Paz Mental, experiencia con el yoga

Javier López/ Fruto de una larga baja laboral de casi nueve meses de la que se puede decir que ya me he recuperado, tomo un primer contacto con el yoga a través del centro cultural de mi barrio, a mediados de enero, dos veces en semana, al módico precio de 38,90 euros el trimestre y una primera y única cuota de matrícula de 6.60 euros.

La profesora, el grupo que me tocó, casi todas chicas, sólo dos hombres y el ambiente que se generaba en las clases me animó a enamorarme poco a poco de esta práctica tan sana para la mente y el cuerpo que espero no abandonar nunca.

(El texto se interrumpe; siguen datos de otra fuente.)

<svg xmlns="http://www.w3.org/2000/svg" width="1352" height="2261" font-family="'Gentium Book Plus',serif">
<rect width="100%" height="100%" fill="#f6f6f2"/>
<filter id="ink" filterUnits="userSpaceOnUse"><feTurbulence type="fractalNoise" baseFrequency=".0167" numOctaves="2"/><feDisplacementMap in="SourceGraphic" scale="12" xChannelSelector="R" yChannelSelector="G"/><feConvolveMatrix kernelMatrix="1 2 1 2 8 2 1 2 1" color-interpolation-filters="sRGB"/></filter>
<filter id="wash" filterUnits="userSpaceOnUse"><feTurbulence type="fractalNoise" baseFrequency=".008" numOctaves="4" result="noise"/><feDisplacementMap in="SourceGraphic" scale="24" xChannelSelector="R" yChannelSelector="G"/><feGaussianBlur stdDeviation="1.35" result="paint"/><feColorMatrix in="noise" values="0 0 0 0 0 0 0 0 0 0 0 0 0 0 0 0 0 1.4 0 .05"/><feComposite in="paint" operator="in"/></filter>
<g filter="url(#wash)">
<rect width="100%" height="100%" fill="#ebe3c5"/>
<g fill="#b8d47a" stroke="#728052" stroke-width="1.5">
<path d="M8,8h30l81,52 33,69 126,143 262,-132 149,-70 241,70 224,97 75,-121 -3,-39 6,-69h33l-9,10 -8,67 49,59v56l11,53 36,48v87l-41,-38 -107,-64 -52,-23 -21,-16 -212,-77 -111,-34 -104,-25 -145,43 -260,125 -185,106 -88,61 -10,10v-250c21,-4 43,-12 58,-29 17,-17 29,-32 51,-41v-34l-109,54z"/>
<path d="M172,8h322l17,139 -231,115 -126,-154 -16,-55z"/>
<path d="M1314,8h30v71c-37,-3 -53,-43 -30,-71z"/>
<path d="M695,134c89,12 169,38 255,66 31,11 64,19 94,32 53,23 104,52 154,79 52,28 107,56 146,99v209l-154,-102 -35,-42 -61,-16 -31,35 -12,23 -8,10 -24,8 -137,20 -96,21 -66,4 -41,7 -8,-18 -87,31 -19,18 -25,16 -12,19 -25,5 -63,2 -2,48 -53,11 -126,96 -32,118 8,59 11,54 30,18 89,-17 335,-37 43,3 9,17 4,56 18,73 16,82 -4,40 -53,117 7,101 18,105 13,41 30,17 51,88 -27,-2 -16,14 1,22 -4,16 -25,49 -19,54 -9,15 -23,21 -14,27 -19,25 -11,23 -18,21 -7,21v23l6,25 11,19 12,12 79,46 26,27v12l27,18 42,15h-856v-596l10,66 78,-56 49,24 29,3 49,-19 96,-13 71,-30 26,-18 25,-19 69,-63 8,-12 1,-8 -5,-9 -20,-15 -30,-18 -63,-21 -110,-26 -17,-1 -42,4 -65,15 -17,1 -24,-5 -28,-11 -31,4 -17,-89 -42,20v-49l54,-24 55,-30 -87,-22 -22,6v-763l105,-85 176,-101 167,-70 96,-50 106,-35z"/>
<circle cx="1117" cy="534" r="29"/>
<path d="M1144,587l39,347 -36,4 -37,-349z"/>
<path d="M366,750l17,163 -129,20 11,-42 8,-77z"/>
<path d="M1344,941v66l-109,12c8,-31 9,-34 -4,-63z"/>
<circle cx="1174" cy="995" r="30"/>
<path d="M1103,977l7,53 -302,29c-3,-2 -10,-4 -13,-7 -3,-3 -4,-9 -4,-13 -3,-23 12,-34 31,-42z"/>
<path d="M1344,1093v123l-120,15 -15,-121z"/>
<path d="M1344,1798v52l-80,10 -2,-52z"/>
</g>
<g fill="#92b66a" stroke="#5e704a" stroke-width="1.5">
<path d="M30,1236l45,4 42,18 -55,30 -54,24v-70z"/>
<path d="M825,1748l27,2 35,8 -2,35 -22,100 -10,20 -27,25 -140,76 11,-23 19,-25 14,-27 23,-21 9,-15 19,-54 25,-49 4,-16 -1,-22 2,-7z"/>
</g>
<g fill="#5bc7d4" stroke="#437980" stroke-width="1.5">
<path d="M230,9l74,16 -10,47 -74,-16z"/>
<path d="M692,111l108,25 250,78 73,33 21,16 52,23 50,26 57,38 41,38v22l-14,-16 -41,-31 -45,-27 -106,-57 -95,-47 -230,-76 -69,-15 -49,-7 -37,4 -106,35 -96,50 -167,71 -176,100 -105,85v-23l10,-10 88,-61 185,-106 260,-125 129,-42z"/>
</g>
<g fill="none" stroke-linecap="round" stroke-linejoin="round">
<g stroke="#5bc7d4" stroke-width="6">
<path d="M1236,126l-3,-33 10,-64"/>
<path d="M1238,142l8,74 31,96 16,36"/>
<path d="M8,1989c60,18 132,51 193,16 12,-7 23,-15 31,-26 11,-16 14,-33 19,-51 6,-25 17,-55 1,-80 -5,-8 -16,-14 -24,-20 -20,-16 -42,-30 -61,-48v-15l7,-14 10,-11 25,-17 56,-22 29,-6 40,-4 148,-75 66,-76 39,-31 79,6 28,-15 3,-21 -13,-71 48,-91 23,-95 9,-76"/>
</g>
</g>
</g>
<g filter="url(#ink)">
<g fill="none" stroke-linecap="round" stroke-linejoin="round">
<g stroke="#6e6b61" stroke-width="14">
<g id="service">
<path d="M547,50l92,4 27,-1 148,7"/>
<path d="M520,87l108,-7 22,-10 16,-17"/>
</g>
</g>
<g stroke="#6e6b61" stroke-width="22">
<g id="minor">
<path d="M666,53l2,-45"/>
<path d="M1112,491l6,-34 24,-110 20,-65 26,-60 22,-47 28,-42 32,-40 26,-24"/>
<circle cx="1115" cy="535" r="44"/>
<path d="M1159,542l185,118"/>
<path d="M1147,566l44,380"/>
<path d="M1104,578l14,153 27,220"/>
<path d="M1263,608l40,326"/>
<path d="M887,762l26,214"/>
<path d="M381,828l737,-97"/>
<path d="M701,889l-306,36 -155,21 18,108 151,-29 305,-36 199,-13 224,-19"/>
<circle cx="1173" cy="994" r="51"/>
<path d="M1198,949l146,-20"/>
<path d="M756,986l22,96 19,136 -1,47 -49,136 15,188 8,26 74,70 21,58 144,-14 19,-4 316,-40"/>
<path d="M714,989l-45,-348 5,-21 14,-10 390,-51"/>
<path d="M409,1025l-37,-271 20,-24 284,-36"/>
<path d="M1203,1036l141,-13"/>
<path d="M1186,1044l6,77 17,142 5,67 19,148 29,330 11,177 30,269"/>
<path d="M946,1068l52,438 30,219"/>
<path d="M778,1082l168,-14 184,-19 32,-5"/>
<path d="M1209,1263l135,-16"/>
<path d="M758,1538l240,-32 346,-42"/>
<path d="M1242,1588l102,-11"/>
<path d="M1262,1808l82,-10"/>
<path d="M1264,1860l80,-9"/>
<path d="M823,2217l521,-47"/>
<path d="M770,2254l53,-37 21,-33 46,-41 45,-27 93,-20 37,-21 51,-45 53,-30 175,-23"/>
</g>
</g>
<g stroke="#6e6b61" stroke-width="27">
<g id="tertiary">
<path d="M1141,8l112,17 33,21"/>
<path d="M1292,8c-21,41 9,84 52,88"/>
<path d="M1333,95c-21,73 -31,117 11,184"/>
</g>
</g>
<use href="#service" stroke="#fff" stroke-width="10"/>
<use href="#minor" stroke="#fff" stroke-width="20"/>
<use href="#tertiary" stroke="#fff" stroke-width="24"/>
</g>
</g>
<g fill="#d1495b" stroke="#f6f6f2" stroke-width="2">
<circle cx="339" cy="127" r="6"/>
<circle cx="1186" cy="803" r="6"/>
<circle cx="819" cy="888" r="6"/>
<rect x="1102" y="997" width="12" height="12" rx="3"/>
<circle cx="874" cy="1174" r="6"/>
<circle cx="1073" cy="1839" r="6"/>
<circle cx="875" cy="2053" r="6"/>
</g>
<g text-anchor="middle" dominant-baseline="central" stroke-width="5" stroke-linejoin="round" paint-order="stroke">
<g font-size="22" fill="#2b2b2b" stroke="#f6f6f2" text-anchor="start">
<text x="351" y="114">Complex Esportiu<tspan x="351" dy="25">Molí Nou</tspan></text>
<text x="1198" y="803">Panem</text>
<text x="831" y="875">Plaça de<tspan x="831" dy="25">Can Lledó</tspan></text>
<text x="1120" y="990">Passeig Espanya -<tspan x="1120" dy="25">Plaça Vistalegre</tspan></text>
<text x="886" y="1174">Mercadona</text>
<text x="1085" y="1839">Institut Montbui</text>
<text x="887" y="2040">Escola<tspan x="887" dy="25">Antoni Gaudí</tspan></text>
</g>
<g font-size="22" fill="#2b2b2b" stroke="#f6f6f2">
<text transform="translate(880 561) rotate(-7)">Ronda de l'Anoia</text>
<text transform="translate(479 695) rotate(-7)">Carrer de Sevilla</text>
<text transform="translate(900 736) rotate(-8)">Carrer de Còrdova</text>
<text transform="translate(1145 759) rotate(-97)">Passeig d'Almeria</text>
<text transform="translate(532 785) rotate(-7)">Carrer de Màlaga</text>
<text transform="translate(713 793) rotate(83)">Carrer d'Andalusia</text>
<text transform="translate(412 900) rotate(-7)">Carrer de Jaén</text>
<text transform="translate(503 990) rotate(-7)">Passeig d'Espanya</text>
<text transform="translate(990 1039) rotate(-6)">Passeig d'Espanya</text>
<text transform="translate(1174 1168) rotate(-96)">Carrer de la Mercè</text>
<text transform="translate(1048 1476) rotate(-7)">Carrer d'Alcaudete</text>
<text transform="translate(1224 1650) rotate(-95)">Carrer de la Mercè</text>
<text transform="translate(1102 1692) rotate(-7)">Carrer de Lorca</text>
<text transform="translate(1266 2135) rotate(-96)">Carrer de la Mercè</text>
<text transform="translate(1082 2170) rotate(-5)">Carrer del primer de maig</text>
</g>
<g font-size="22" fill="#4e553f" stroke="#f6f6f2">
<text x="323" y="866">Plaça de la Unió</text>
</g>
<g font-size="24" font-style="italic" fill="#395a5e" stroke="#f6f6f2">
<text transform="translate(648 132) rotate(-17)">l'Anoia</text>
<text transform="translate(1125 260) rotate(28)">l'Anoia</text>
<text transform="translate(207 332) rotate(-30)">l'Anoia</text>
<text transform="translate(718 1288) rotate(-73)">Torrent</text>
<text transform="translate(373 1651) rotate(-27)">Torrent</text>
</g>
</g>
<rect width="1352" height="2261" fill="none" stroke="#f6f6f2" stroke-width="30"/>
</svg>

Llegando al final del curso me enteré de que habría una pausa larga desde finales de junio hasta el primer día hábil de octubre en que se suspendían las clases por el verano; justo cuando yo le estaba agarrando el gustillo y veía en mí ciertos avances en cuanto a la mejora de la flexibilidad.

Pero la suerte vino a visitarme cuando por un amigo de discoteca, Álvaro, me enteré que había un grupo al que él pertenecía llamado BU.HO. (budistas homosexuales, que por cierto a nadie le preguntan su orientación sexual a la hora de practicar yoga y meditación, aceptándole entre ellos/as como uno más) que cada quince días se reunían y se reúnen, para todos los que lean esto y estén interesados entre las 19 y las 22 horas en el centro Mandala sito en C/Cabeza, 15, Madrid (Metro Tirso de Molina); yo, como soy curioso, me acerqué una tarde de sábado con dicho amigo y me encantó tanto que, hasta ahora, sigo con ellos (en los meses de julio y agosto las actividades se han realizado al aire libre en el incomparable marco del Parque del Retiro, pero en septiembre se vuelve al Centro Mandala).

La verdad es que este centro Mandala, que alquila sus salas para otras actividades y asociaciones, es bastante cómodo, acogedor, se respira un aire especial de calma, a pesar del ruido que pueda haber en las calles que lo rodean (siendo tan bullicioso y marchoso el barrio donde se encuentra) y aunque el lugar es pequeño o lo volvemos aquellos que lo disfrutamos, en ningún momento nos sentimos incómodos en sus instalaciones que ya se han quedado insuficientes para todos los que acudimos allí, hay que aportar una cuota mínima de tres euros por sesión (una insignificancia).

La actividad a desarrollar se vertebra en tres partes:

  • Yoga; impartida por Antonio, un profesor excepcional que ama su trabajo y que lleva muchos años impartiendo clases, actualmente en dos centros culturales de dos distritos madrileños a parte de colaborar con BU.HO., la clase que consta de una hora comienza con una leve relajación que será más larga al final y el grueso de la actividad la ocupan ejercicios que tratan de fortalezer y flexibilizar nuestros músculos para que nuestro cuerpo no sufra tanto en la vida diaria y se mantenga vital y vigoroso en lo posible.
  • Meditación; impartida por Chema Muela, un ser entrañable y encantador que lleva 16 años dedicado en cuerpo y alma a la Meditación Vipassana, más difícil de explicar para un neófito como yo, pero diré, aún a riesgo de no ser exacto, que la podíamos definir como el conjunto de técnicas y herramientas para traer claridad a la mente y paz interior a través de lo que llamamos la atención plena de nuestra mente en un solo punto (abdomen, respiración, fosas nasales…) para erradicar el sufrimiento y traer calma, armonía y felicidad a nuestras vidas.
  • Presentación y comentario sobre sesión de meditación (tercera y última parte) y también dirigida por Chema, pero tras la presentación de cada uno de los asistentes es un debate abierto sobre lo que se ha visto en la actividad de esa noche o cualquier tema que los asistentes quieran formular.

Bien es verdad que la meditación se puede hacer tediosa porque salvo algún comentario de Chema para guiar la práctica y una breve lectura relacionada con el tema se pasa prácticamente uno casi una hora en silencio y eso es algo a lo que no estamos acostumbrados.

Pero yo recomiendo a todo el mundo que sienta la misma inquietud y curiosidad que sentí yo a acercarse al yoga y a la meditación, sin miedo porque les gratificaran mucho sin duda.